As with any crisis, how a business responds is key. Are you calm and taking action, or panicked and paralyzed?
Two things people should not be doing right now: hoarding toilet paper and hoarding marketing budget!
How a business treats marketing can make or break them. The answer in these times is to not stop marketing. For many though, it may be a good idea to reallocate the existing marketing budget (like the budget for events) to different digital channels.
Here are 10 things businesses should consider when faced with the current situation or future situations like it.
1. Know search trends.
To be more relevant for short-term SEO and PPC campaigns, be aware of what’s being searched for now.

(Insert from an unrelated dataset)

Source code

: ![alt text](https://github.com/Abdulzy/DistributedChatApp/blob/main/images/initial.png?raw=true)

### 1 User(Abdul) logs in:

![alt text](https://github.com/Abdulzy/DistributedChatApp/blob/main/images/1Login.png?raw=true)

2. Create timely and relevant content.
What does your audience or consumer want to know from you right now? Take this opportunity to communicate and give branded, unique insights on the situation. Make sure you have a good mix of content that’s both “business as usual” and relevant to the crisis so that you don’t look tone-deaf.
3. Ramp up your digital content.
Consider setting up your business now to produce more digital content like podcasts and webinars in both the short and long term.
4. Shift offline to online or modify.
If you are a local business or retailer, you’re going to have to think long term. Is it possible to shift a portion of your business online or change your business model? Can you shift in-store experiences to virtual or in-store shopping to delivery? Our team are experts at e-commerce websites.
5. Optimize your content.
If you are creating content about the coronavirus or anything that’s trending, you want to ramp up your optimization efforts so that it can be found in the search results.
6. Use search marketing for branding and crisis communications.
Even if the sale of your products and services is slowing down, you can use search engine marketing for branding purposes. For example, ads could point to landing pages with key information on them.
7. Use search marketing for reputation management and trust.
Corona beer, for example, may need to do this based on people’s perception of its relation to the coronavirus. You also should monitor how online sentiment may be impacting your trust signals during this time.
8. Stay ahead of your competition.
If you pause your search marketing campaigns, and your competition doesn’t, who will be set up for success when this whole thing passes? Which brands will people follow through all of this — those that stay in contact, or those that shut down?
9. Remember that SEO is a long-term strategy.
Unless it’s critical, you should not divert your marketing budget. You should keep calm and carry on because Google’s algorithms are not taking a break during a crisis. In fact, this slower period may be just the opportunity you need to do the back-burner projects (such as new content creation or server improvements) that can position you for SEO wins down the road.
10. Don’t buy cheap marketing services.
When budgets are tight, the tendency might be to go with cheaper SEO or marketing programs or buy bundled marketing services instead of using experts that specialize. In times like these, companies cannot afford to implement anything less than expert marketing. After the dust settles, they will be dealing with another crisis: no rankings, no targeted traffic, and possibly Google penalties.